* [Quellenauszug]
═══
Natalia Sinelnikova

Wir könnten genauso gut tot sein

Anna Wilczynska (Ioana Iacob) in der Wanne. Foto: © Eksystent Filmverleih
(Kinostart: 29.9.) Mikrokosmos Luxushochhaus: In einer bissigen Parabel auf unsere überängstliche und konformitätsbesessene Gesellschaft lotet Regisseurin Natalia Sinelnikova die Grenzen der Anpassung aus. Ein wagemutiges Debüt in hyperrealen Bildern mit beeindruckendem Soundtrack.
═══
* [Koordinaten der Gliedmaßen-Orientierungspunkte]
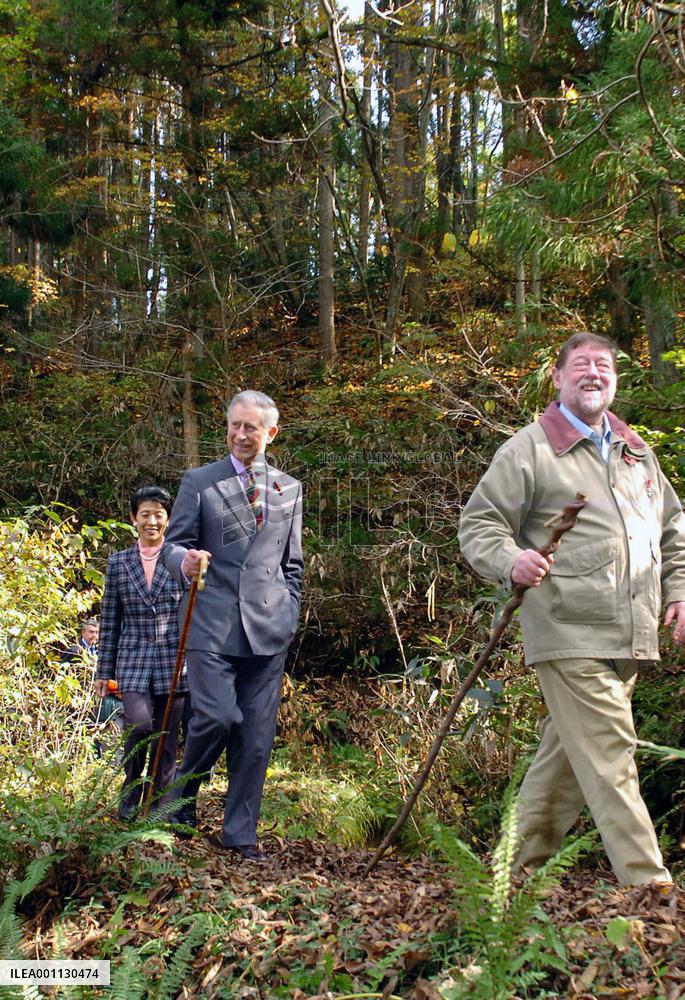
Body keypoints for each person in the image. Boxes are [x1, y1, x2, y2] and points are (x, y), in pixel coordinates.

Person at [458, 332, 685, 899]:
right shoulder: (531, 448)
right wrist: (513, 559)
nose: (593, 373)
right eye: (580, 365)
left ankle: (511, 881)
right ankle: (650, 887)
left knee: (562, 766)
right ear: (557, 379)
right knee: (612, 754)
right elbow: (479, 525)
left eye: (603, 365)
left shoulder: (637, 452)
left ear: (615, 379)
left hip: (630, 631)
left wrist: (678, 589)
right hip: (567, 627)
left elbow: (673, 532)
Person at [162, 390, 303, 862]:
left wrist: (290, 610)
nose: (241, 435)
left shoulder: (289, 488)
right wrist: (185, 562)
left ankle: (240, 834)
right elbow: (173, 544)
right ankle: (181, 799)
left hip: (269, 628)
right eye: (235, 425)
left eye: (251, 428)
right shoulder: (200, 481)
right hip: (210, 623)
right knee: (218, 718)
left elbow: (292, 564)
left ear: (271, 433)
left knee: (256, 736)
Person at [95, 486, 187, 821]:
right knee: (138, 727)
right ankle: (131, 793)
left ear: (168, 519)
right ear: (133, 518)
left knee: (165, 738)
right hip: (132, 661)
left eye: (158, 515)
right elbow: (110, 619)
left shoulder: (180, 558)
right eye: (144, 514)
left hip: (174, 661)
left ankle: (159, 807)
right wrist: (103, 672)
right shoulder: (118, 562)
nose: (151, 521)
═══
* [Aufgabenziel] Gib den Quellenauszug oben über den Film „Wir könnten genauso gut tot sein“ vollständig und Wort für Wort wieder.

* [Antwort zur Aufgabe]
Natalia Sinelnikova

Wir könnten genauso gut tot sein

Anna Wilczynska (Ioana Iacob) in der Wanne. Foto: © Eksystent Filmverleih
(Kinostart: 29.9.) Mikrokosmos Luxushochhaus: In einer bissigen Parabel auf unsere überängstliche und konformitätsbesessene Gesellschaft lotet Regisseurin Natalia Sinelnikova die Grenzen der Anpassung aus. Ein wagemutiges Debüt in hyperrealen Bildern mit beeindruckendem Soundtrack.